Abstract

Regulating the lives of women is an essential read for anyone who wants to not only explore a detailed history of the social safety net in the United States, but also to place welfare policies into the larger context of institutionalized patriarchy through a socialist feminist lens. The book is well written and organized in a way that is accessible to a general audience, although the detail and length might be daunting for someone with limited time. As an alternative to reading the book all at once, individual chapters can stand alone for those interested in a specific historical time period or those wishing to consume the information at a slower pace.
The author, Mimi Abramovitz, is the Bertha Capen Reynolds Professor of Social Policy Emerita at Hunter College. She opens the book with a preface explaining how this fourth edition, completed shortly after the 2024 election that put Donald Trump back in the White House, has evolved since the first edition published in 1988. Cultural and political shifts in the United States necessitated many of the revisions, but the author also demonstrates vulnerability as she explains that some of the revisions stem from her personal growth in understanding the targeted American welfare policies used to constrain women's opportunities.
A primary overarching theme throughout the book is a concept the author calls the “family ethic”. It has long been understood that throughout America's history, our provision of financial assistance has been designed to maintain the American work ethic, meaning that men unwilling to work were undeserving of aid. The author distinguishes the male-centered work ethic from the family ethic applied to women.
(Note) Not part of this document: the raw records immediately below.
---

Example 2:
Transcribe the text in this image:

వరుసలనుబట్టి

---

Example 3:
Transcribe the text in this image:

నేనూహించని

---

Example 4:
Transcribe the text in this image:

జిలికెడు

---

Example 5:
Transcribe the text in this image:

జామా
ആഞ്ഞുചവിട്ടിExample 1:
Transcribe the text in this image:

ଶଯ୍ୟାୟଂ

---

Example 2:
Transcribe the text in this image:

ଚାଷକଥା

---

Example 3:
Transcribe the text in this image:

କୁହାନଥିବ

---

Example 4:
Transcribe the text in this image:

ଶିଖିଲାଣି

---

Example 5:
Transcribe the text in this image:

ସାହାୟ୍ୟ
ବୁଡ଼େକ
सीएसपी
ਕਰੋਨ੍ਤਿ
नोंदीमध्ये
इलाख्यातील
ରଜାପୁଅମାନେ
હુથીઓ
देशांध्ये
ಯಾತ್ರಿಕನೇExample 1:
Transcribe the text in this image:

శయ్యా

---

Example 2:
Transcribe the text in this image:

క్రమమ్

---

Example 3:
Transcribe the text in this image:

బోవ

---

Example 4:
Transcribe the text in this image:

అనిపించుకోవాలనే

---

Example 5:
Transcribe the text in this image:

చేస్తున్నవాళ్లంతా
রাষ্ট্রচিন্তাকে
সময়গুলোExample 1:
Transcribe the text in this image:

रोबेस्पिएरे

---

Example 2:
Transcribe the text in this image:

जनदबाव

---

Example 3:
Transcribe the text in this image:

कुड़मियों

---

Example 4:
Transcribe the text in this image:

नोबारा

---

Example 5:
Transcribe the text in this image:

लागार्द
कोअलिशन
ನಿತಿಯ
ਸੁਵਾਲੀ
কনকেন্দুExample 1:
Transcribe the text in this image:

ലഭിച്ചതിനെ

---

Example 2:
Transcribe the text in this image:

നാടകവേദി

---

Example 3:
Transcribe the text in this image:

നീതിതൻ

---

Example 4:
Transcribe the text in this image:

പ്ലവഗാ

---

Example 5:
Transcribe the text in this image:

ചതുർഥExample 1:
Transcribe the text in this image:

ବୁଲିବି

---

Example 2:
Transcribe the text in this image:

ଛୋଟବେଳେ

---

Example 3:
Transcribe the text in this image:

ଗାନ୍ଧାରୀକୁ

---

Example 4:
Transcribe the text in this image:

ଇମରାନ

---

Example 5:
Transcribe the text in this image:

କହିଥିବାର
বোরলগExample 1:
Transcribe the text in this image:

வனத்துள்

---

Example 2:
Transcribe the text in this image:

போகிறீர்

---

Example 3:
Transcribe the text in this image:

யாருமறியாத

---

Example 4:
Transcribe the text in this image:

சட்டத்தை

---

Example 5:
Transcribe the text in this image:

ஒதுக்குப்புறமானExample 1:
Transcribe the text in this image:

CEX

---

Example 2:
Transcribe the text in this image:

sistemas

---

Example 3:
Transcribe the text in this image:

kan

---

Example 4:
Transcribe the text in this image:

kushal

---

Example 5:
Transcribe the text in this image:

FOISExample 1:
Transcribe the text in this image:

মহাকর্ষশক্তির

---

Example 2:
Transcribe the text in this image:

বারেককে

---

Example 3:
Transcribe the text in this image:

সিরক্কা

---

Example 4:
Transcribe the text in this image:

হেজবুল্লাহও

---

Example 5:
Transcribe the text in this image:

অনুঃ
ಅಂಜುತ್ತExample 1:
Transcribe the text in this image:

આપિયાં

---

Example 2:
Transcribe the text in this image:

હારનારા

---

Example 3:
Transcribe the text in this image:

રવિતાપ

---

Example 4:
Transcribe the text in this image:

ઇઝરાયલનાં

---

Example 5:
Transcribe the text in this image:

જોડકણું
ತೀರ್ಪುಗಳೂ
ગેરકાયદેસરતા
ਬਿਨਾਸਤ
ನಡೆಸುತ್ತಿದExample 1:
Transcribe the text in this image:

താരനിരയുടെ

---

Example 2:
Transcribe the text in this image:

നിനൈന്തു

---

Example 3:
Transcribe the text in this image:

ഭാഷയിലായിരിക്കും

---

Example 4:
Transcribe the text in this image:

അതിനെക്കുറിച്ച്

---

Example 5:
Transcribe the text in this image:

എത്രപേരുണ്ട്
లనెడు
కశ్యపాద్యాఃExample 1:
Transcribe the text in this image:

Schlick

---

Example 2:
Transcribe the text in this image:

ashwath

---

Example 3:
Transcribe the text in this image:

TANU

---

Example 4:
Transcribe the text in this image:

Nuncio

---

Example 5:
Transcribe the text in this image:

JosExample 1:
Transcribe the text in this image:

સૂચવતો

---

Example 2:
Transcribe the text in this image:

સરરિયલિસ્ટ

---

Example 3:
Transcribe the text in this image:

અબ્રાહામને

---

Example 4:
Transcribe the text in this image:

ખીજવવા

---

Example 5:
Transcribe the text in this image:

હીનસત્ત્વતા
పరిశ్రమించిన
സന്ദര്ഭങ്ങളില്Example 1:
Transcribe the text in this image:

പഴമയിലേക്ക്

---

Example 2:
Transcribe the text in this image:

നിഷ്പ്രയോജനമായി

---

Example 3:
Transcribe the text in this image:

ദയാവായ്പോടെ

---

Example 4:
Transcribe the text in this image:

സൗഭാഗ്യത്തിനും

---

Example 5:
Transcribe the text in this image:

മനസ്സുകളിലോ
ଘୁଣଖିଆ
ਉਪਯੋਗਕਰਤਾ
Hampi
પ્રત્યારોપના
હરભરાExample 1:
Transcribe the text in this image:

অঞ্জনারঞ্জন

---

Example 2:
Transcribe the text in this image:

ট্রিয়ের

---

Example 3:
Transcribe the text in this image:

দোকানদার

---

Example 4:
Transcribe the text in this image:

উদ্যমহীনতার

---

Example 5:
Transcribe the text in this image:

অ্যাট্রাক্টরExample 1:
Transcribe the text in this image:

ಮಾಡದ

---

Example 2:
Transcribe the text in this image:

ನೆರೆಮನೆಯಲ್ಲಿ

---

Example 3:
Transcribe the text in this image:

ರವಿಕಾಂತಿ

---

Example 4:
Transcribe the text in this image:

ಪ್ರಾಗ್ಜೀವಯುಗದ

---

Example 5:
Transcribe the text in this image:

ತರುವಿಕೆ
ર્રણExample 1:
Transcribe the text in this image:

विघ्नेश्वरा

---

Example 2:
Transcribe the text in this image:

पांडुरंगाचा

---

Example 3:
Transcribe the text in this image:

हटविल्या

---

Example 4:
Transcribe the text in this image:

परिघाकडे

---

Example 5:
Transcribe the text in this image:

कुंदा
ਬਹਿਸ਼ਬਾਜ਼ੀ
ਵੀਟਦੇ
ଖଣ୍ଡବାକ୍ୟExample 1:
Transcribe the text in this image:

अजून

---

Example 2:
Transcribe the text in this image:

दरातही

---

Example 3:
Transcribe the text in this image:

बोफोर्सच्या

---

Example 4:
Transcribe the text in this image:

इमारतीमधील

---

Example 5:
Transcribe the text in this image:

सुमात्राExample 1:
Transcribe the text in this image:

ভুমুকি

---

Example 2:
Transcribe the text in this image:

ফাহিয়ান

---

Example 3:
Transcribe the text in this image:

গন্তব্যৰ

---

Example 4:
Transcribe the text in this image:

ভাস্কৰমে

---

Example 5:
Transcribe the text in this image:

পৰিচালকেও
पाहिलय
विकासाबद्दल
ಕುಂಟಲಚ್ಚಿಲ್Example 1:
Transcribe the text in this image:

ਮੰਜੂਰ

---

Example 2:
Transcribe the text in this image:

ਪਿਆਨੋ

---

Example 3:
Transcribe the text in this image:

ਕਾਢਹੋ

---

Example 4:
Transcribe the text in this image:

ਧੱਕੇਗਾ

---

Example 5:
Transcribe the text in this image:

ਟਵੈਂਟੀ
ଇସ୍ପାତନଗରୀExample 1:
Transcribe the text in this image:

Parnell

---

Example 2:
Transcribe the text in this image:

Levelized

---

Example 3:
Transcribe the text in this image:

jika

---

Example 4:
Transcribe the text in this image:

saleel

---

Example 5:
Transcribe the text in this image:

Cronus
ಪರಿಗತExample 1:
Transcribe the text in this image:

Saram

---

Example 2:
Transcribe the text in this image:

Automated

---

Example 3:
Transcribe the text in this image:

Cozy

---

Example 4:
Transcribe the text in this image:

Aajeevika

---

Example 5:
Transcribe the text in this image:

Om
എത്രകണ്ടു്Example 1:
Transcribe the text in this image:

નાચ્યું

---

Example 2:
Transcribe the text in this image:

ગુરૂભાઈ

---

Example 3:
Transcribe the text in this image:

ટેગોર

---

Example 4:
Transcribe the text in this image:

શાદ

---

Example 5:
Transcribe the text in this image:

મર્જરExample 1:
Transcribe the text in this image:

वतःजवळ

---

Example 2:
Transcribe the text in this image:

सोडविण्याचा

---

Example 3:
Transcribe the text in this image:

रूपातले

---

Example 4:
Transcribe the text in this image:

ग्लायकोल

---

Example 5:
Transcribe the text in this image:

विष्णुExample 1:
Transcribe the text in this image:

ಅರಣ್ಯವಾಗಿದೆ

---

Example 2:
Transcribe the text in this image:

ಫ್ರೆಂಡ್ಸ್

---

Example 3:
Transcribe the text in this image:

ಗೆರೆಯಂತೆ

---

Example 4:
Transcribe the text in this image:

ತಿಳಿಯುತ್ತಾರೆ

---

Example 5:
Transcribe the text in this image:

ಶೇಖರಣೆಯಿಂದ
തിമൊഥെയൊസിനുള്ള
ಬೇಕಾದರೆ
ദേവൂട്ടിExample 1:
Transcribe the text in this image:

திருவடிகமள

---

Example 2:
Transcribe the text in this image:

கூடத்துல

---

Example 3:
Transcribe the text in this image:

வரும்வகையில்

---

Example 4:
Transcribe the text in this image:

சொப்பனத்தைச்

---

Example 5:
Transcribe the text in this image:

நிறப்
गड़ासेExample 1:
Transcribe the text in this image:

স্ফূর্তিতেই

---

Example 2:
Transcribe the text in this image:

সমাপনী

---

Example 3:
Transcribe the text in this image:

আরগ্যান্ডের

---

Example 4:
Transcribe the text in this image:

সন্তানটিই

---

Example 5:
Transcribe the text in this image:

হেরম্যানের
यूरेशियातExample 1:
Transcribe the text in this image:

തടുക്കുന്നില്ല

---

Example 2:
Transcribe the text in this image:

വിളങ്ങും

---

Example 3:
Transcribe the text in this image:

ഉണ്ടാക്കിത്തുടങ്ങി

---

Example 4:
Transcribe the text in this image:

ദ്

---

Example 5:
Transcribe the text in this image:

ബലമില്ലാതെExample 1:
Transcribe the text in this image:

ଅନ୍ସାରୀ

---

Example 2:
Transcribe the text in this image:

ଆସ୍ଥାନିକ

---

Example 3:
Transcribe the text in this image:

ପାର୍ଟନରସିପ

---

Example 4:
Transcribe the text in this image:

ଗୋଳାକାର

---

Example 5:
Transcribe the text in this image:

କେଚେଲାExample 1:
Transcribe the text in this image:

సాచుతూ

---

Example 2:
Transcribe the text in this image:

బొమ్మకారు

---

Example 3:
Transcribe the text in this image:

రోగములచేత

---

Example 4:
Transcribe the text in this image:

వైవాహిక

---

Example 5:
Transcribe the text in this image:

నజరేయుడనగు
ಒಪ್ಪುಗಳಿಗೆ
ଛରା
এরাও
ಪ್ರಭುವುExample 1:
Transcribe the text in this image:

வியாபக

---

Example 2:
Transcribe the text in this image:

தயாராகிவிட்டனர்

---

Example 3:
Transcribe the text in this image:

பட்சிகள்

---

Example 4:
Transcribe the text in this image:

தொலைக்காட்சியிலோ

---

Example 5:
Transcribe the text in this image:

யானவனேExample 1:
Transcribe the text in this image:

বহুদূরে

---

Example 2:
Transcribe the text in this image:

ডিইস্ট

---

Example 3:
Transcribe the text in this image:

She explains that women unwilling to adhere to traditional patriarchal family structures are deemed undeserving of aid, while those who find themselves without male support through no fault of their own (for example, by being widowed or having a husband who has become disabled) are the only women considered deserving of aid.
Another theme woven through the history of social welfare is the importance of women for “social reproduction”. In using this term, the author refers not only to procreation of future generations, but also to women's expected role in nurturing children who will accept the traditional social structure of patriarchy and work. The expectation falls on mothers, but also on persons in traditionally female-dominated, low-wage professions, such as teaching and social work.
Before turning to a chapter-by-chapter chronological exploration of how the welfare state has been used to control the opportunities open to women and to extract the costs for women who do not adhere to the “family ethic”, the author begins with a chapter on theory. She first presents traditional political theories along with more progressive theoretical lenses. In the second part of the chapter, Abramovitz stresses the importance of examining welfare through a socialist feminist perspective to understand how welfare has been used by the government to “mediate the conflicting demands for women's unpaid labor in the home and her low-paid labor in the market, encourage reproduction by ‘proper families’, and otherwise meet the needs of patriarchal capitalism” (p. 38). This powerful chapter could be an excellent stand-alone reading assignment for educators in a variety of disciplines.
The book then turns to a meticulously detailed and elegantly written critique of how the welfare state has been used to perpetuate systemic discrimination based on both race and gender. The depth of discussion and extensive research cited would make this an excellent resource for scholars and a potential textbook for social welfare history courses.
As the book outlines the history of the US welfare state and its use in maintaining women's reproductive roles, each chapter connects to the author's stark conclusion that there is a current political trend toward weaponizing poverty to justify social control through policing and punishment to avoid an uprising that would demand reform. The author sprinkles in references to the Heritage Foundation's Project 2025 throughout the book, which leads to the concluding chapter with the message that perhaps welfare state benefits are so limited because, if they were more robust, they could “embolden marginalized groups to demand better wages and working conditions, women to challenge male domination, persons of color to resist white supremacy, and social movements to demand the government address common human needs” (p. 407). Although the intricacies and heft of this book may relegate it to an academic audience, I would recommend it to anyone trying to make sense of the current political climate. We have seen many of the author's concluding predictions come to pass in the last year, demonstrating the significance of her argument that women's rights and democracy are necessarily interlinked.